I read this and called to mind the Glowdoggie collars, but they're Canadian/US. Link here! Not sure if you can order them in the UK. I have no personal experience with them, just remember seeing an ad for them! They seemed pretty nice.


----------



## Otto (Jul 16, 2011)

Hello,

I was just going to post the same question the other day.

I bought a LEUCHTIE LED (co.uk) collar for Otto he's 4 mths now.

I got the 45cm collar was far too big so I sent it back today to exchange it for a 35cm one.

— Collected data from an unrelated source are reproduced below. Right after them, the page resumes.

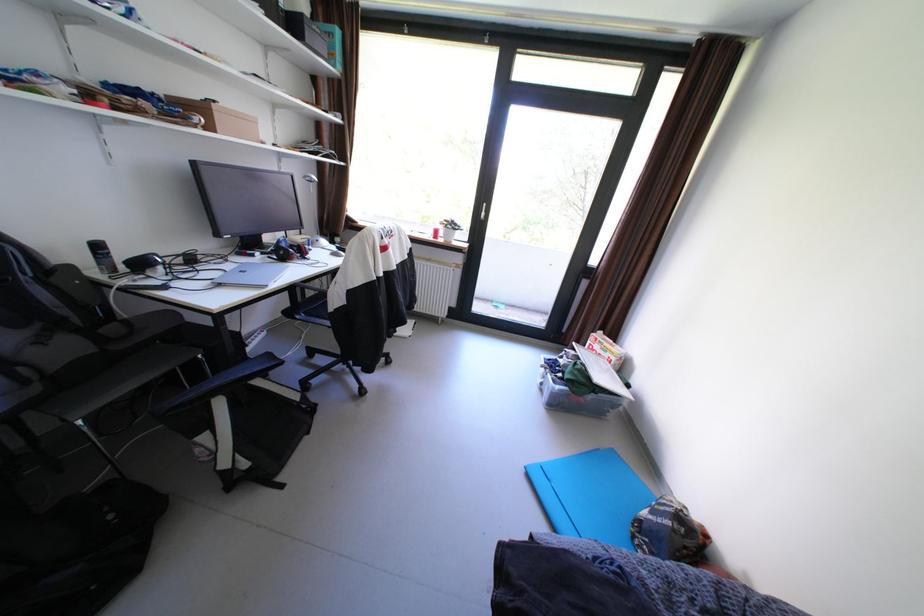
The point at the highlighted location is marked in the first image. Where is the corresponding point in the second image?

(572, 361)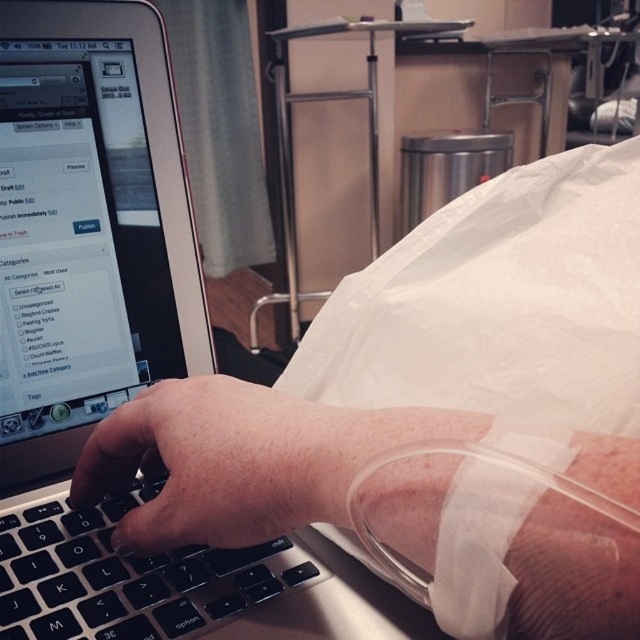
You are a nurse in a hospital room. You need to retrieve a medical device from the patient. The device is attached to the patient and is located at point 0.506, 0.155. You see the sleek silver laptop at center. Where is the device located relative to the laptop?

The device is attached to the patient and located at the same position as the sleek silver laptop at center, which is at point (99, 323).

You are a healthcare worker checking the patient in the hospital room. You notice the skinny white hand at center and the black matte keyboard at center. Which object is directly above the other?

The skinny white hand at center is positioned over the black matte keyboard at center, so the hand is directly above the keyboard.

You are a nurse in a hospital room. You need to check two points on a patient. The points are labeled as point (195, 384) and point (243, 401). Which point is closer to you?

Point (195, 384) is further to the viewer than point (243, 401), so the point closer to you is point (243, 401).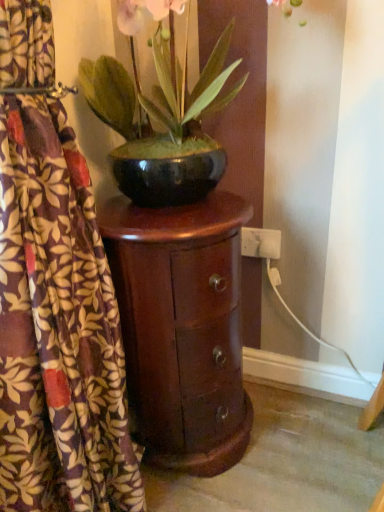
Where is `glossy wood nightstand at left`? This screenshot has width=384, height=512. glossy wood nightstand at left is located at coordinates (182, 327).

Describe the element at coordinates (58, 328) in the screenshot. The width and height of the screenshot is (384, 512). I see `printed fabric curtain at left` at that location.

Find the location of a particular element. white plastic electric outlet at lower right is located at coordinates (260, 243).

Which of these two, white plastic electric outlet at lower right or printed fabric curtain at left, stands taller?

printed fabric curtain at left is taller.

Consider the image. Is white plastic electric outlet at lower right directly adjacent to printed fabric curtain at left?

No, white plastic electric outlet at lower right is not next to printed fabric curtain at left.

Considering the sizes of objects white plastic electric outlet at lower right and printed fabric curtain at left in the image provided, who is bigger, white plastic electric outlet at lower right or printed fabric curtain at left?

With larger size is printed fabric curtain at left.

From the image's perspective, would you say white plastic electric outlet at lower right is shown under printed fabric curtain at left?

No, from the image's perspective, white plastic electric outlet at lower right is not beneath printed fabric curtain at left.

Considering the sizes of objects green glossy bowl at center and printed fabric curtain at left in the image provided, who is thinner, green glossy bowl at center or printed fabric curtain at left?

Thinner between the two is printed fabric curtain at left.

Who is shorter, green glossy bowl at center or printed fabric curtain at left?

With less height is green glossy bowl at center.

Is green glossy bowl at center in contact with printed fabric curtain at left?

They are not placed beside each other.

Considering the relative positions of green glossy bowl at center and printed fabric curtain at left in the image provided, is green glossy bowl at center to the left or to the right of printed fabric curtain at left?

Based on their positions, green glossy bowl at center is located to the right of printed fabric curtain at left.

Does point (63, 394) come farther from viewer compared to point (107, 109)?

No, it is not.

Considering the relative sizes of printed fabric curtain at left and green glossy bowl at center in the image provided, is printed fabric curtain at left smaller than green glossy bowl at center?

No.

What's the angular difference between printed fabric curtain at left and green glossy bowl at center's facing directions?

The angular difference between printed fabric curtain at left and green glossy bowl at center is 2.73 degrees.

Would you consider printed fabric curtain at left to be distant from green glossy bowl at center?

They are positioned close to each other.

How far apart are white plastic electric outlet at lower right and green glossy bowl at center?

The distance of white plastic electric outlet at lower right from green glossy bowl at center is 16.17 inches.

Is point (276, 241) positioned behind point (146, 148)?

Yes, it is behind point (146, 148).

From the picture: Is green glossy bowl at center a part of white plastic electric outlet at lower right?

No, green glossy bowl at center is not inside white plastic electric outlet at lower right.

Which object is more forward, white plastic electric outlet at lower right or green glossy bowl at center?

green glossy bowl at center is in front.

From the image's perspective, which object appears higher, green glossy bowl at center or glossy wood nightstand at left?

green glossy bowl at center.

Can glossy wood nightstand at left be found inside green glossy bowl at center?

That's incorrect, glossy wood nightstand at left is not inside green glossy bowl at center.

Relative to glossy wood nightstand at left, is green glossy bowl at center in front or behind?

In the image, green glossy bowl at center appears in front of glossy wood nightstand at left.

Is green glossy bowl at center to the left or to the right of glossy wood nightstand at left in the image?

In the image, green glossy bowl at center appears on the right side of glossy wood nightstand at left.

From the image's perspective, relative to white plastic electric outlet at lower right, is green glossy bowl at center above or below?

green glossy bowl at center is above white plastic electric outlet at lower right.

Is green glossy bowl at center smaller than white plastic electric outlet at lower right?

Incorrect, green glossy bowl at center is not smaller in size than white plastic electric outlet at lower right.

Considering the relative positions of green glossy bowl at center and white plastic electric outlet at lower right in the image provided, is green glossy bowl at center to the left of white plastic electric outlet at lower right from the viewer's perspective?

Indeed, green glossy bowl at center is positioned on the left side of white plastic electric outlet at lower right.

Which of these two, printed fabric curtain at left or glossy wood nightstand at left, is bigger?

Bigger between the two is printed fabric curtain at left.

Which of these two, printed fabric curtain at left or glossy wood nightstand at left, is wider?

With larger width is glossy wood nightstand at left.

Consider the image. Can you tell me how much printed fabric curtain at left and glossy wood nightstand at left differ in facing direction?

3.88 degrees separate the facing orientations of printed fabric curtain at left and glossy wood nightstand at left.

From a real-world perspective, relative to glossy wood nightstand at left, is printed fabric curtain at left vertically above or below?

printed fabric curtain at left is situated higher than glossy wood nightstand at left in the real world.

In the image, there is a printed fabric curtain at left. At what (x,y) coordinates should I click in order to perform the action: click on electric outlet below it (from a real-world perspective). Please return your answer as a coordinate pair (x, y). This screenshot has height=512, width=384. Looking at the image, I should click on (260, 243).

This screenshot has width=384, height=512. There is a printed fabric curtain at left. What are the coordinates of `houseplant above it (from a real-world perspective)` in the screenshot? It's located at (162, 122).

Estimate the real-world distances between objects in this image. Which object is closer to printed fabric curtain at left, white plastic electric outlet at lower right or glossy wood nightstand at left?

glossy wood nightstand at left.

Looking at the image, which one is located closer to white plastic electric outlet at lower right, glossy wood nightstand at left or green glossy bowl at center?

glossy wood nightstand at left is closer to white plastic electric outlet at lower right.

Based on their spatial positions, is green glossy bowl at center or white plastic electric outlet at lower right further from glossy wood nightstand at left?

white plastic electric outlet at lower right is positioned further to the anchor glossy wood nightstand at left.

In the scene shown: Estimate the real-world distances between objects in this image. Which object is closer to green glossy bowl at center, printed fabric curtain at left or glossy wood nightstand at left?

The object closer to green glossy bowl at center is glossy wood nightstand at left.

In the scene shown: Based on their spatial positions, is glossy wood nightstand at left or white plastic electric outlet at lower right further from green glossy bowl at center?

white plastic electric outlet at lower right.

Estimate the real-world distances between objects in this image. Which object is further from white plastic electric outlet at lower right, printed fabric curtain at left or glossy wood nightstand at left?

The object further to white plastic electric outlet at lower right is printed fabric curtain at left.

From the image, which object appears to be farther from white plastic electric outlet at lower right, green glossy bowl at center or printed fabric curtain at left?

printed fabric curtain at left is positioned further to the anchor white plastic electric outlet at lower right.

Which object lies further to the anchor point printed fabric curtain at left, glossy wood nightstand at left or green glossy bowl at center?

Based on the image, green glossy bowl at center appears to be further to printed fabric curtain at left.

The image size is (384, 512). Identify the location of houseplant located between printed fabric curtain at left and white plastic electric outlet at lower right in the depth direction. (162, 122).

This screenshot has height=512, width=384. What are the coordinates of `curtain between green glossy bowl at center and glossy wood nightstand at left in the up-down direction` in the screenshot? It's located at (58, 328).

I want to click on nightstand located between green glossy bowl at center and white plastic electric outlet at lower right in the depth direction, so click(182, 327).

I want to click on nightstand positioned between printed fabric curtain at left and white plastic electric outlet at lower right from near to far, so click(182, 327).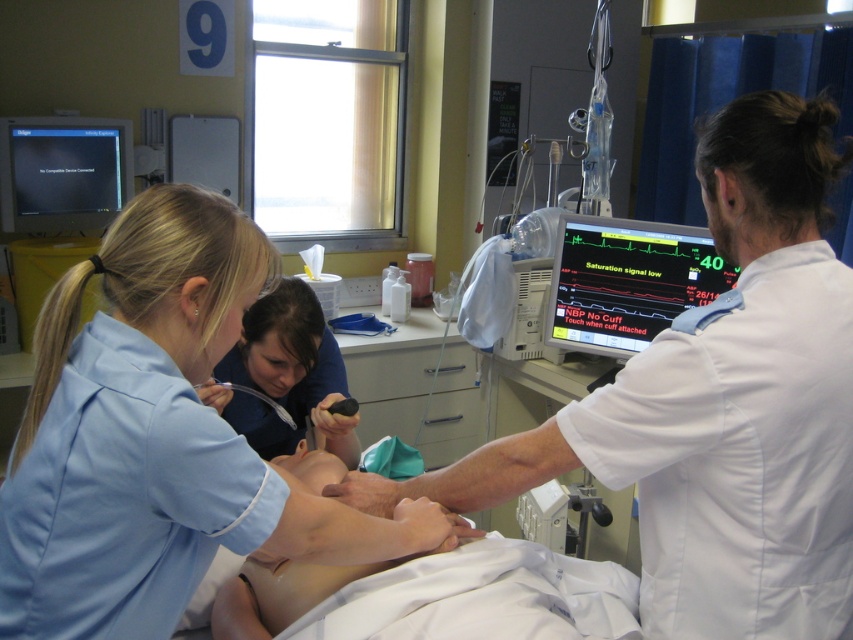
Image resolution: width=853 pixels, height=640 pixels. Find the location of `blue uniform at center`. blue uniform at center is located at coordinates (158, 440).

Who is lower down, blue uniform at center or matte black monitor at center right?

blue uniform at center

Measure the distance between blue uniform at center and camera.

The distance of blue uniform at center from camera is 36.90 inches.

The width and height of the screenshot is (853, 640). Identify the location of blue uniform at center. (158, 440).

Measure the distance between smooth skin child at center and camera.

smooth skin child at center and camera are 1.82 meters apart from each other.

Who is higher up, smooth skin child at center or matte black monitor at upper left?

matte black monitor at upper left is higher up.

Is point (283, 387) less distant than point (108, 141)?

Yes.

Identify the location of smooth skin child at center. (285, 376).

Can you confirm if blue uniform at center is positioned above smooth skin child at center?

No, blue uniform at center is not above smooth skin child at center.

Who is more distant from viewer, (x=149, y=304) or (x=300, y=353)?

Positioned behind is point (x=300, y=353).

The height and width of the screenshot is (640, 853). I want to click on blue uniform at center, so click(x=158, y=440).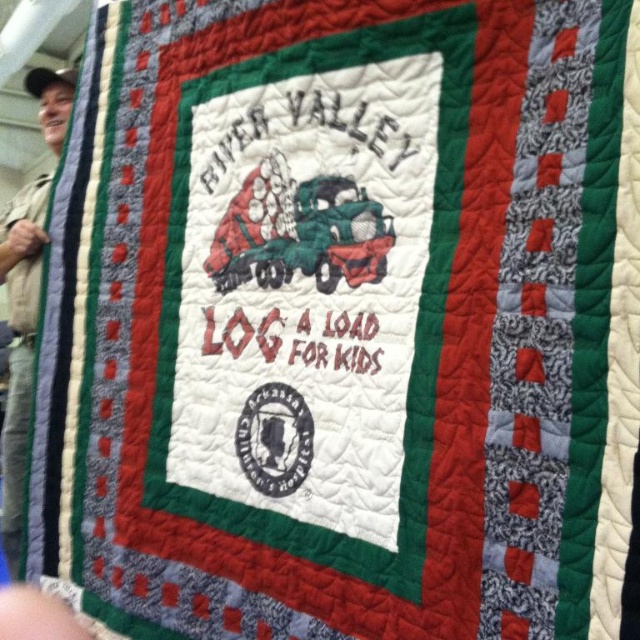
Which is in front, point (384, 228) or point (54, 109)?

Positioned in front is point (384, 228).

Does green matte truck at center appear under brown fabric shirt at left?

No.

Identify the location of green matte truck at center. (300, 234).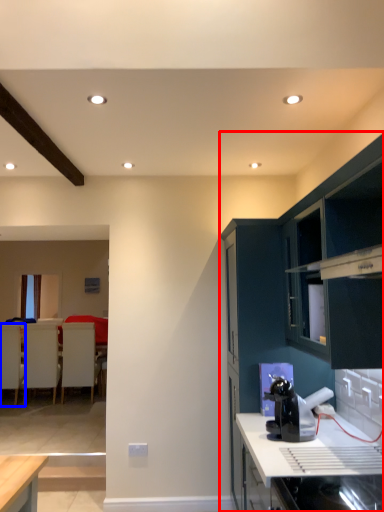
Question: Among these objects, which one is farthest to the camera, cabinetry (highlighted by a red box) or armchair (highlighted by a blue box)?

Choices:
 (A) cabinetry
 (B) armchair

Answer: (B)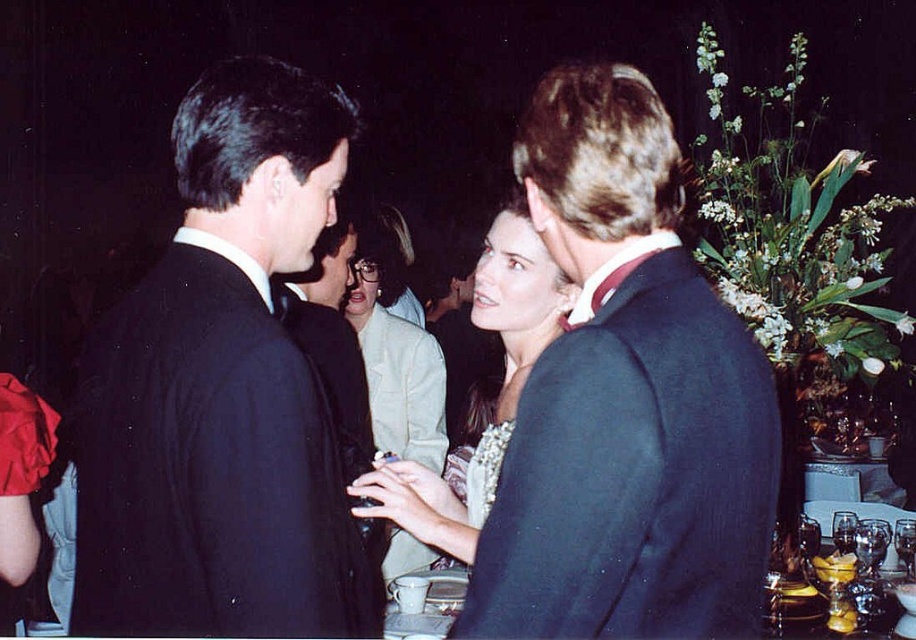
You are a photographer at the event and want to capture a closeup of both the matte black suit at left and the shiny silver necklace at center. Given their sizes, which one might require you to move closer to get a clear shot?

The matte black suit at left is smaller than the shiny silver necklace at center, so you would need to move closer to the matte black suit at left to capture it clearly.

You are a photographer at a formal event. You need to capture a photo of the dark blue wool suit at center and the shiny silver necklace at center. Which object is positioned higher in the frame?

The dark blue wool suit at center is positioned higher in the frame than the shiny silver necklace at center.

You are a photographer at a formal event. You need to arrange the two subjects wearing the matte black suit at left and dark blue wool suit at center for a group photo. Based on their current positions and attire, which subject should be positioned in the front row to ensure visibility for both?

The matte black suit at left should be placed in the front row because it has a greater height than the dark blue wool suit at center, allowing the shorter subject to be seen behind without obstruction.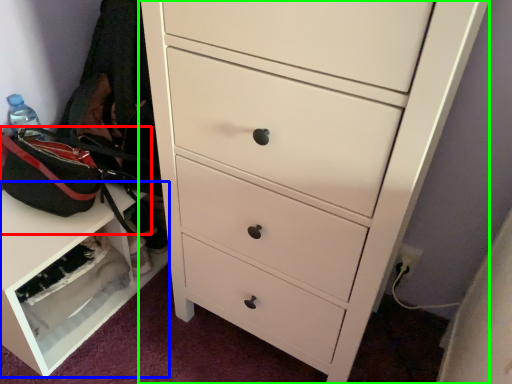
Question: Which object is the closest to the messenger bag (highlighted by a red box)? Choose among these: cabinetry (highlighted by a blue box) or chest of drawers (highlighted by a green box).

Choices:
 (A) cabinetry
 (B) chest of drawers

Answer: (A)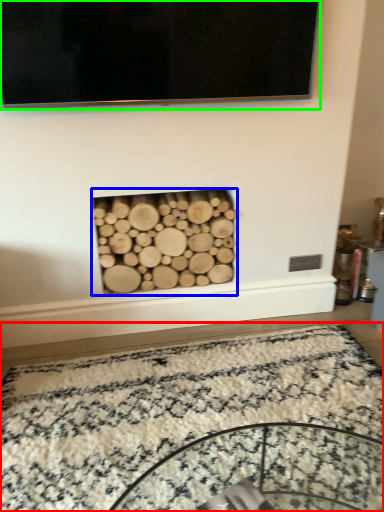
Question: Which object is the closest to the mat (highlighted by a red box)? Choose among these: fireplace (highlighted by a blue box) or television (highlighted by a green box).

Choices:
 (A) fireplace
 (B) television

Answer: (A)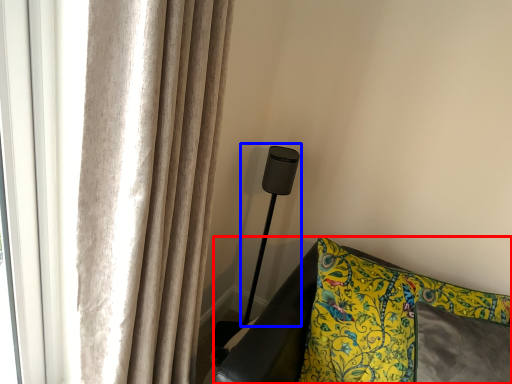
Question: Which of the following is the farthest to the observer, furniture (highlighted by a red box) or table lamp (highlighted by a blue box)?

Choices:
 (A) furniture
 (B) table lamp

Answer: (B)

Check out the website they look well cool 

L x


----------



## SweetCaroline (Jul 26, 2011)

Hi - if you walk where others may go also - you may want to also look into getting a reflective leash - just so you don't clothesline anyone. I also wear a light on my front and back - one just clips onto my jacket and the other is on my small backpack. A bit overkill but better I look like a glow stick than get run over by an overzealous biker. Both the leash and some lights are available at most pet stores and the lights are for sure available at outfitter shops (where you get camping gear, etc.)


----------



## hobbsy1010 (Jun 4, 2011)

hi born36,
Try the K9adventurestore.co.UK loads of great products for your V, i should know it's my wife's site. We found the 'karlie Blinki' hard wearing 
, reliable and cheap. You can attach it to harness or collars and very bright. White, red and multicolour. Cheap enough to give them a try!

Hobbsy1010


----------



## petal (Apr 24, 2011)

Hi - we've got Leuchtie's for all 4 of ours and you can see them from a loooong way - they are waterproof ( even for swimming) and seem very hard wearing . Ours wear 35's also - smallest bitch could probably get away with a 30 . 
They also have a great range of colours making it easy to tell them apart .

Petal


----------



## born36 (Jun 28, 2011)

Thanks all.
I will be ordering one soon!


----------



## sarahaf (Aug 17, 2009)

I'm a little late on this thread, but FWIW to add to the resources for general readership, these can be clipped onto any dog collar as well. I had one for myself when I didn't have a dog and it's pretty bright (can be set to be flashing or continuous). http://www.roadid.com/Common/Catalog.aspx?C=Firefly#12


----------